The plants placed in a controlled environment reacted favourably, growing faster and more abundantly, to the harmonic strains of the classical composers, in some cases actually growing in the direction of the music.

Highly percussive sounds, especially the ‘hard Rock’ of Jimi Hendrix and the like, stunted them in their growth and they often leaned away from the hi- fi speaker. The most appealing music, on the other hand, was not Western, but rather the soothing tones of Ravi Shankar’s Sitar.

In some cases the plants inclined an unprecedented sixty degrees to the horizontal in an effort to merge with the musical source.
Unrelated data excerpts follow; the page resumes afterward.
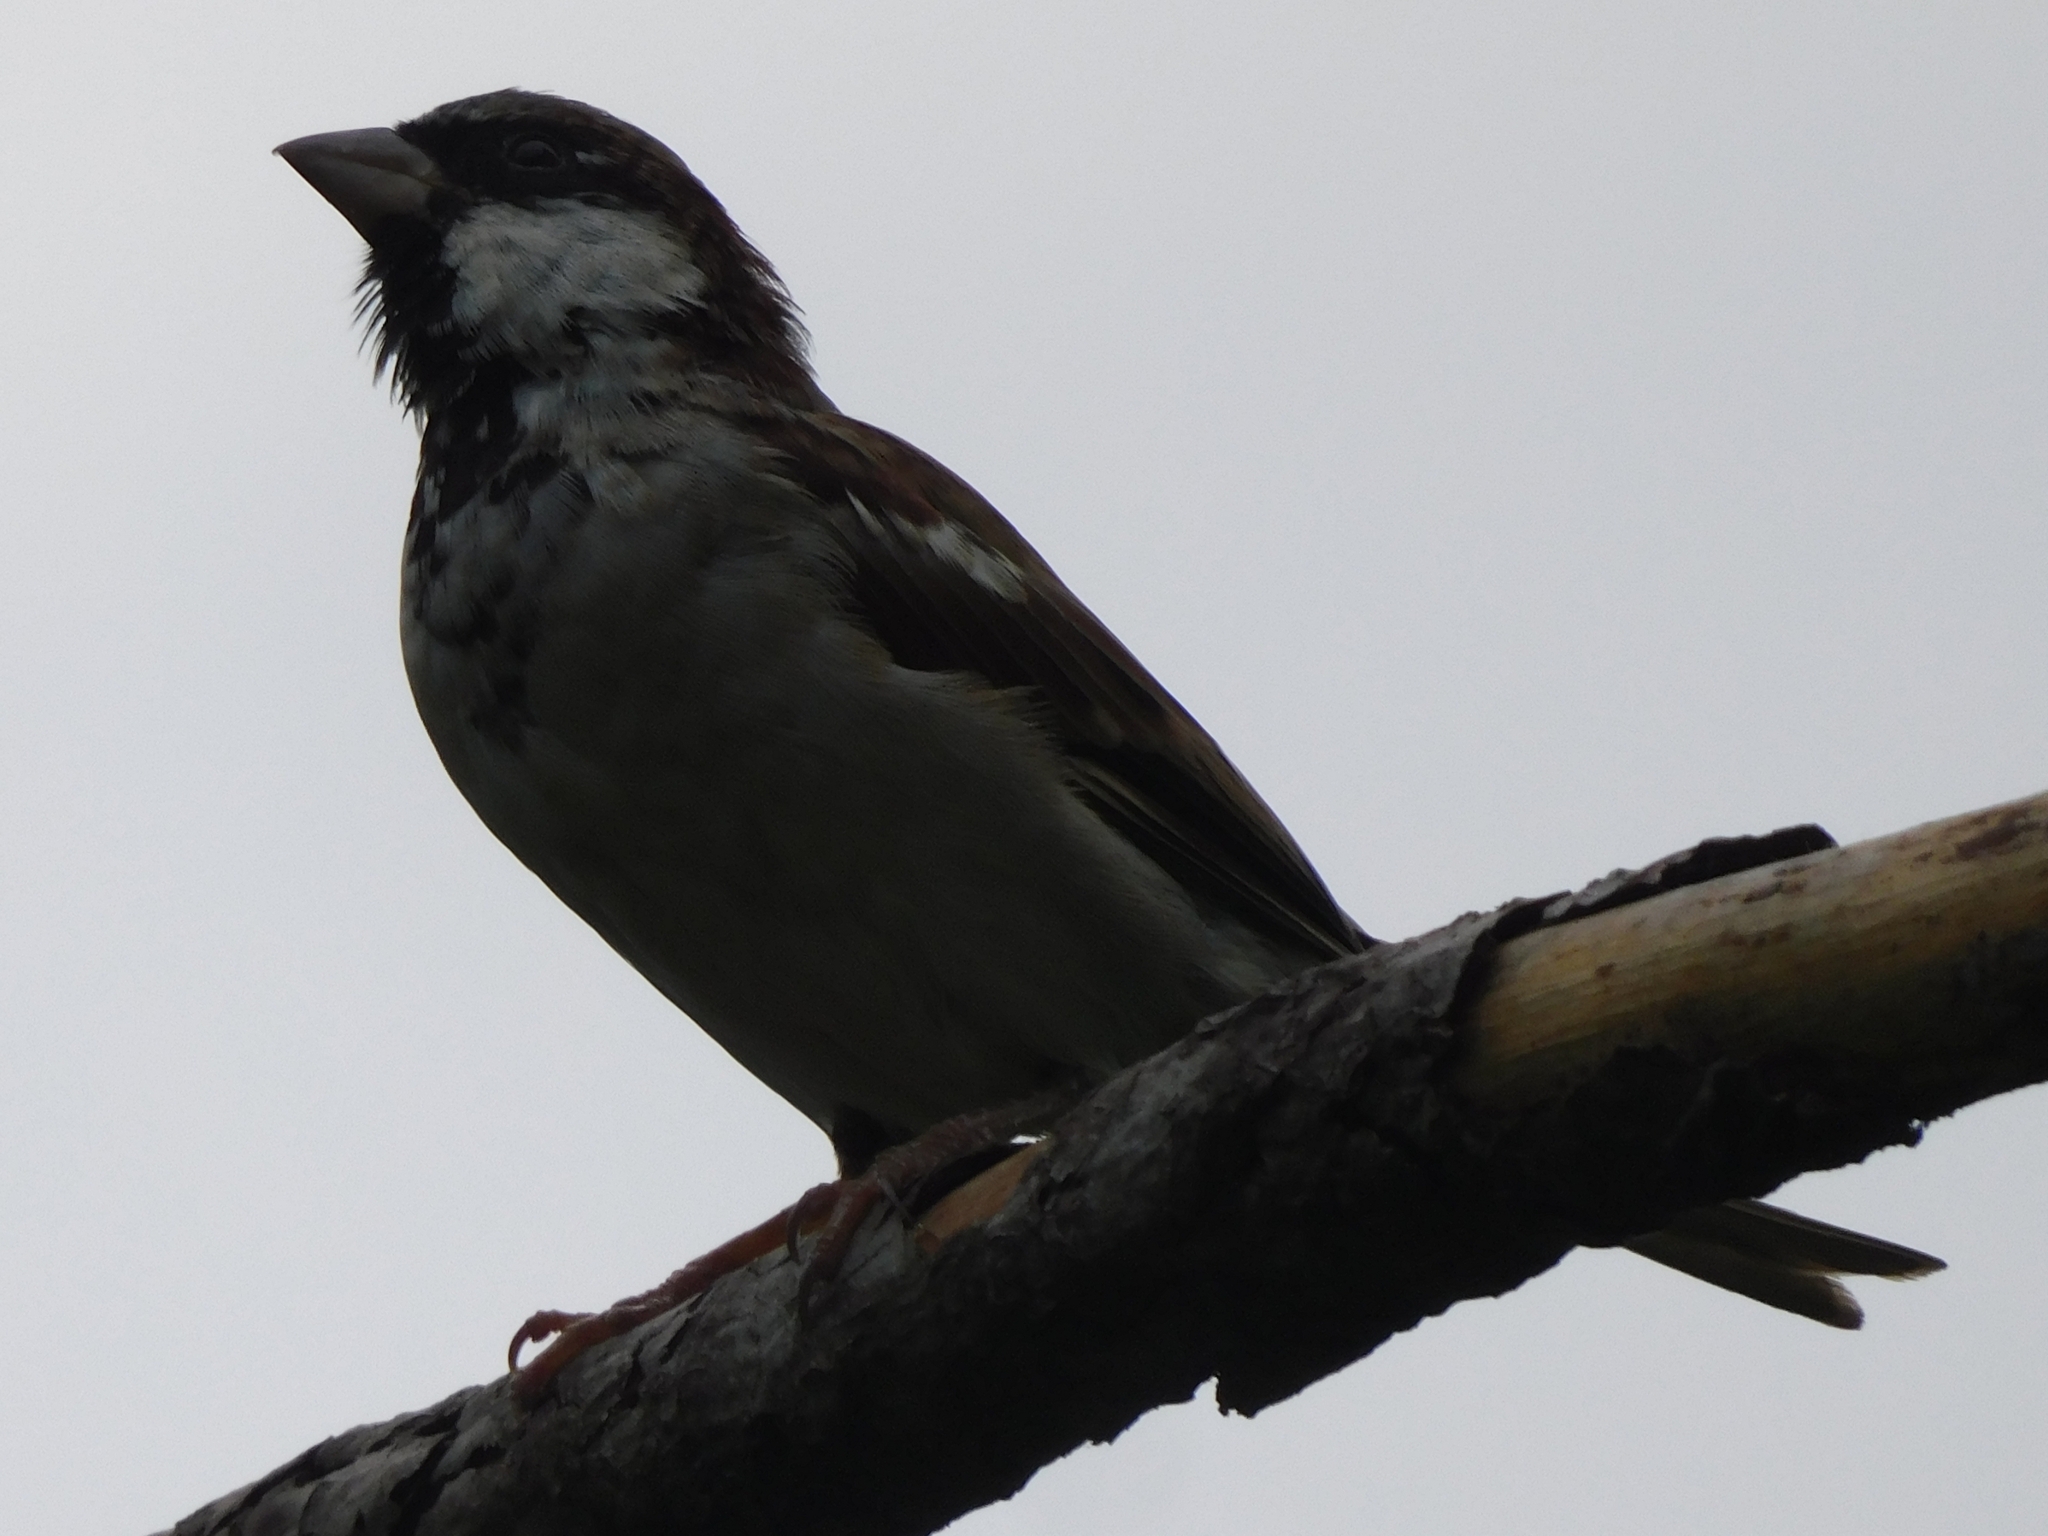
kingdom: Animalia
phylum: Chordata
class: Aves
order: Passeriformes
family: Passeridae
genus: Passer
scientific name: Passer domesticus
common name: House sparrow
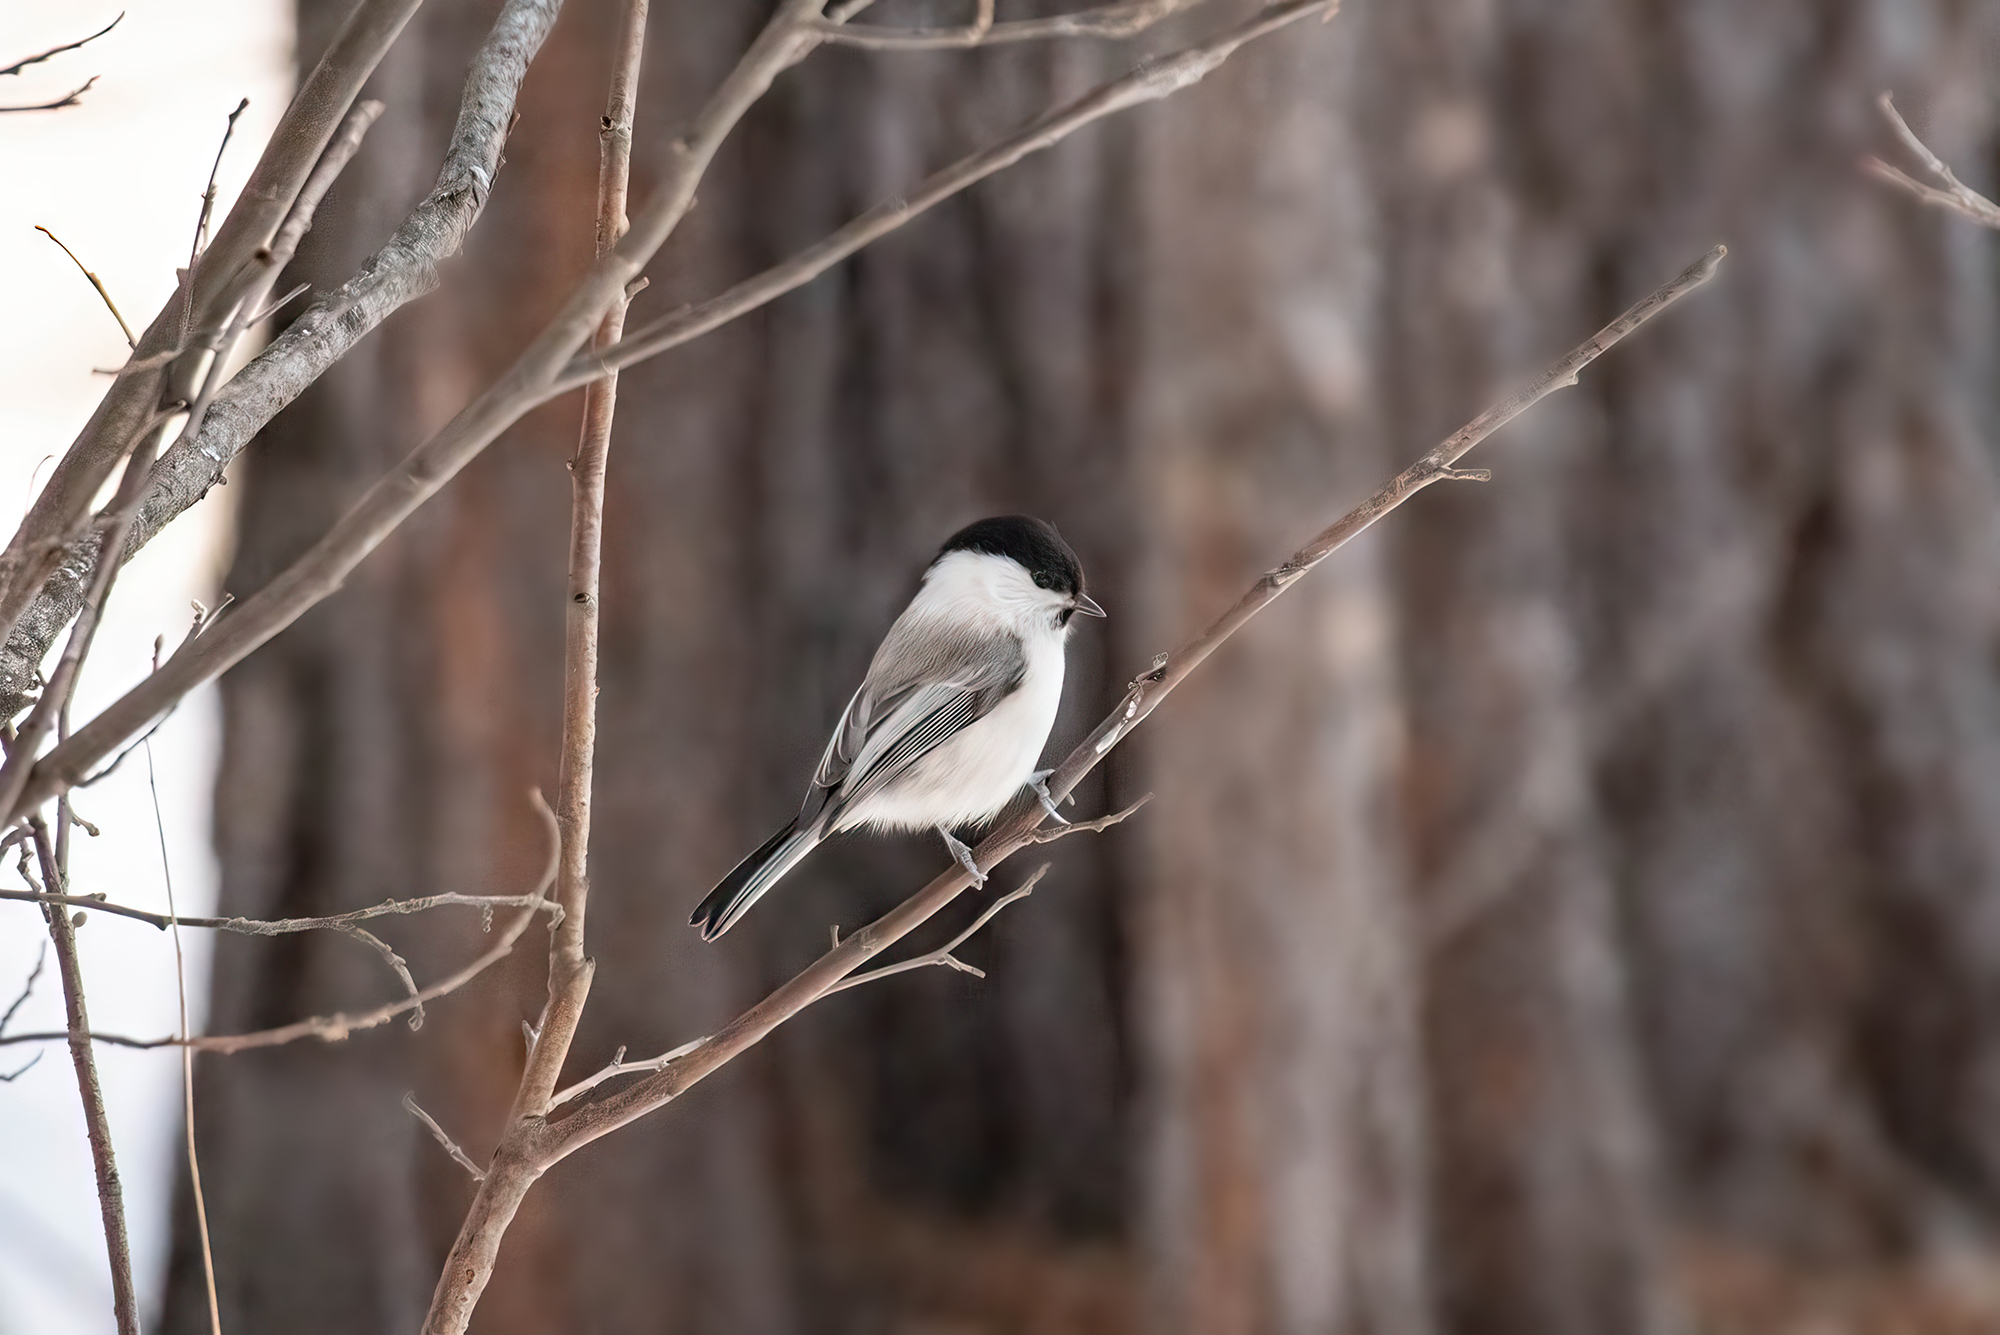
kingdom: Animalia
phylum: Chordata
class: Aves
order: Passeriformes
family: Paridae
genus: Poecile
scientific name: Poecile montanus
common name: Willow tit
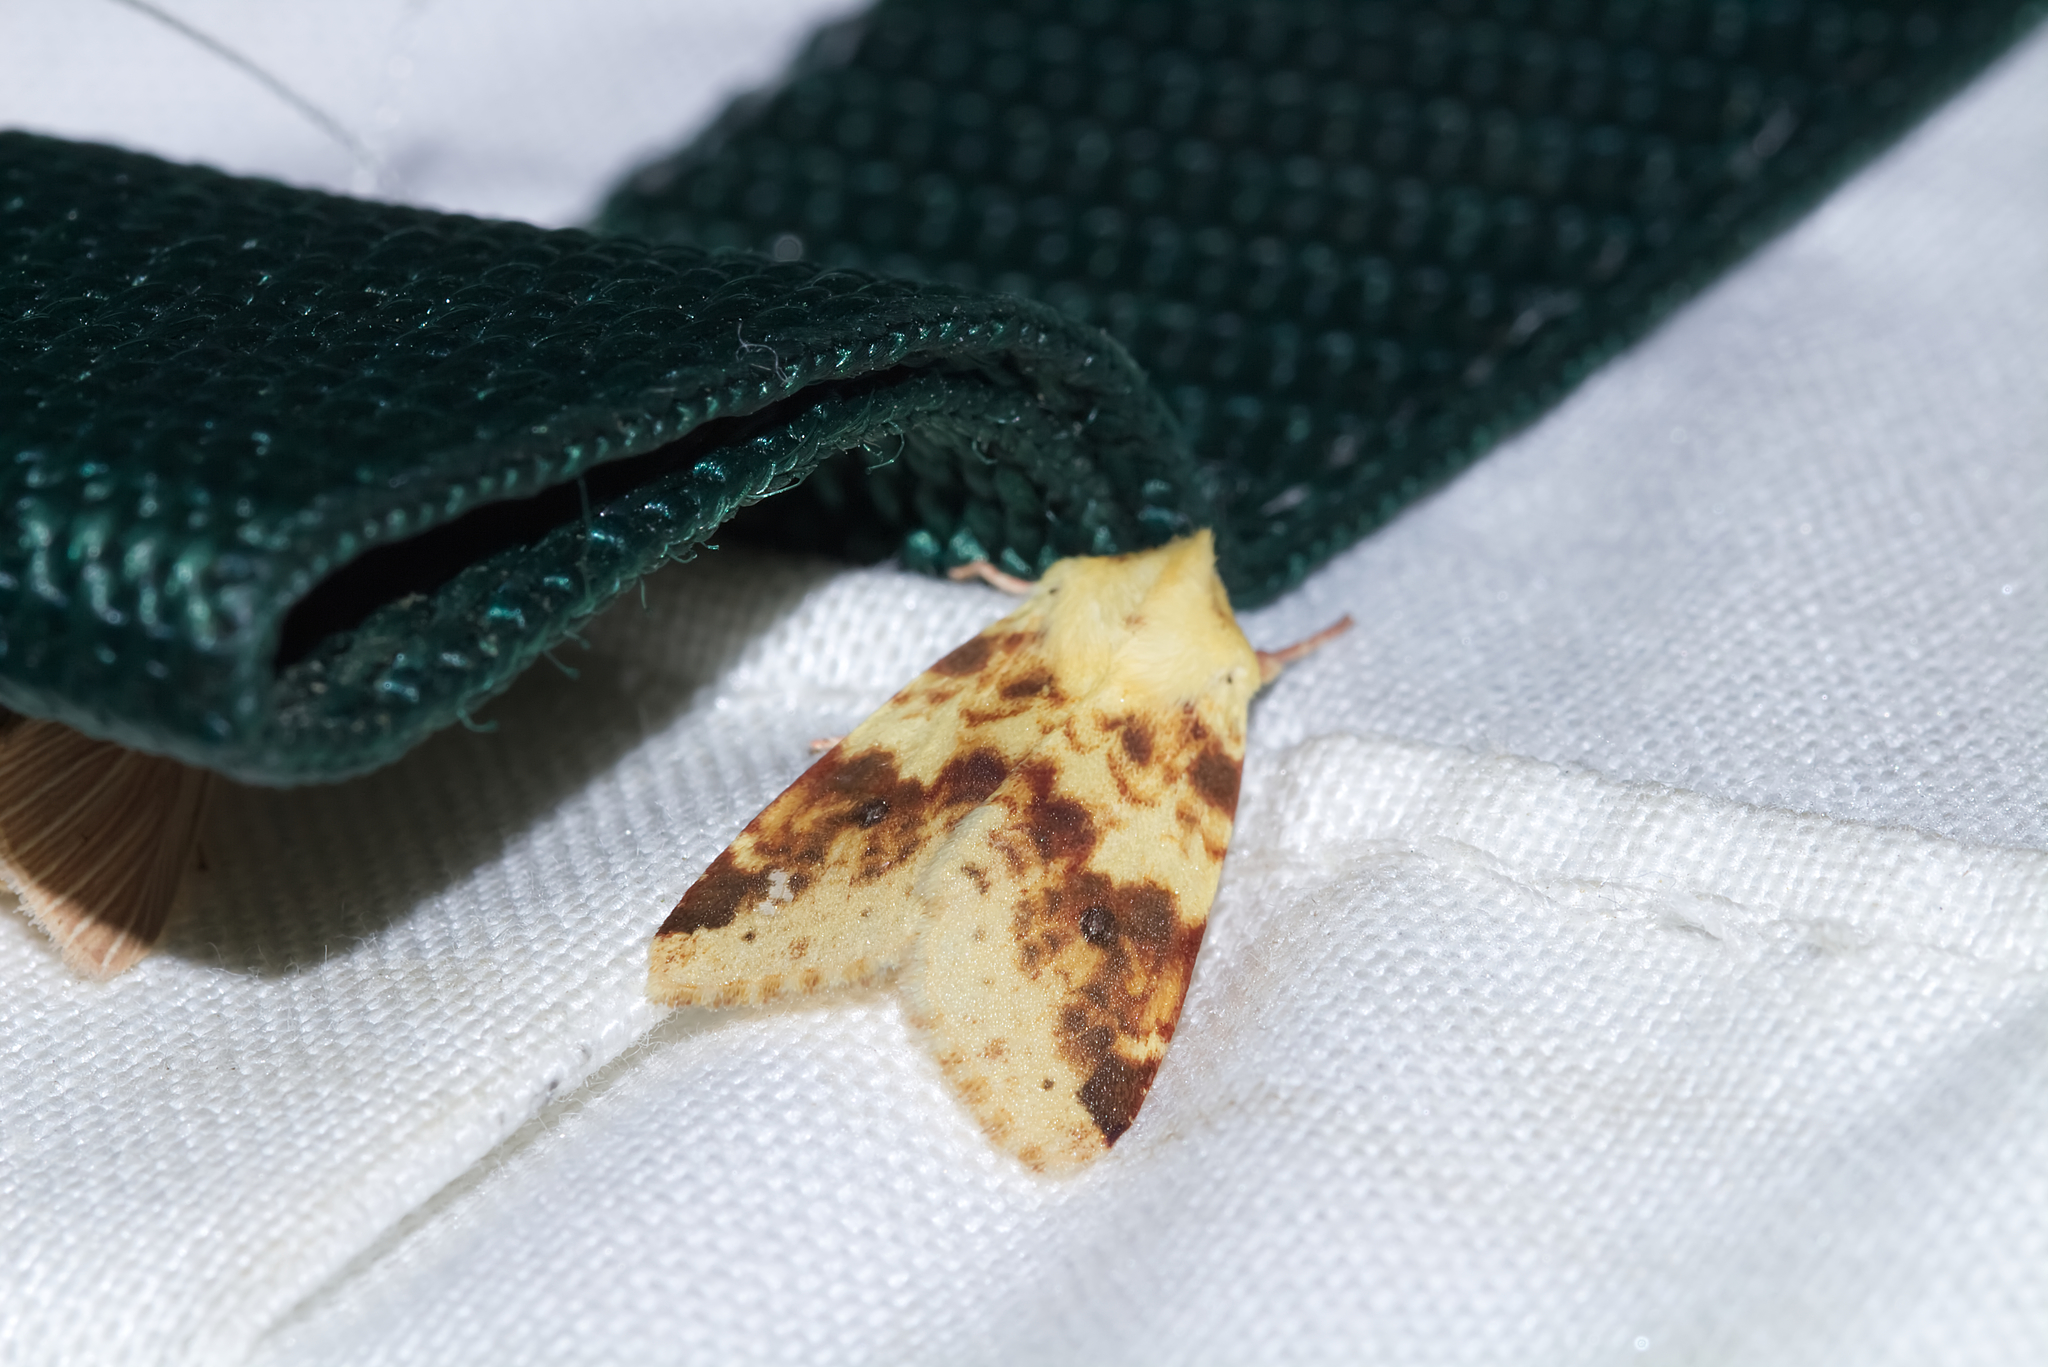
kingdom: Animalia
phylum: Arthropoda
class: Insecta
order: Lepidoptera
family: Noctuidae
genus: Xanthia
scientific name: Xanthia icteritia
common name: The sallow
Incidentally, the devastating effect acid rock music has on human beings was displayed disastrously some years ago, when a student from a leading Colombo South school who was addicted to this kind of music killed both his parents.

Going by these facts, the Buddhist religious practice of conducting “bodhi poojas” (religious offerings and recitations) at the bodhi trees (Ficus religiosa) may invariably have a scientific meaning. So may be the significance of the Christmas tree, which the modern society has relegated only for the purpose of hanging gifts at Christmas time.

Orchids

The writer recalls at this time how a former Sri Lankan beauty queen, an avid orchid grower, described on TV some years ago, the talking sessions she had with her orchids.

She was very confident of her successful results in bringing hard-to-flower orchids to bloom.

All her other orchids perform extraordinarily well after her “loving conversations” with the plants. Perhaps in this case, the plants reacted even to the beauty of the caretaker!

It is obvious from the foregoing that there is a strong relationship or bond between man and plant.

It is well worth that, we, as those interested in nature always be alive to this fact and treat our plants with a lot of TLC (Tender Loving Care)!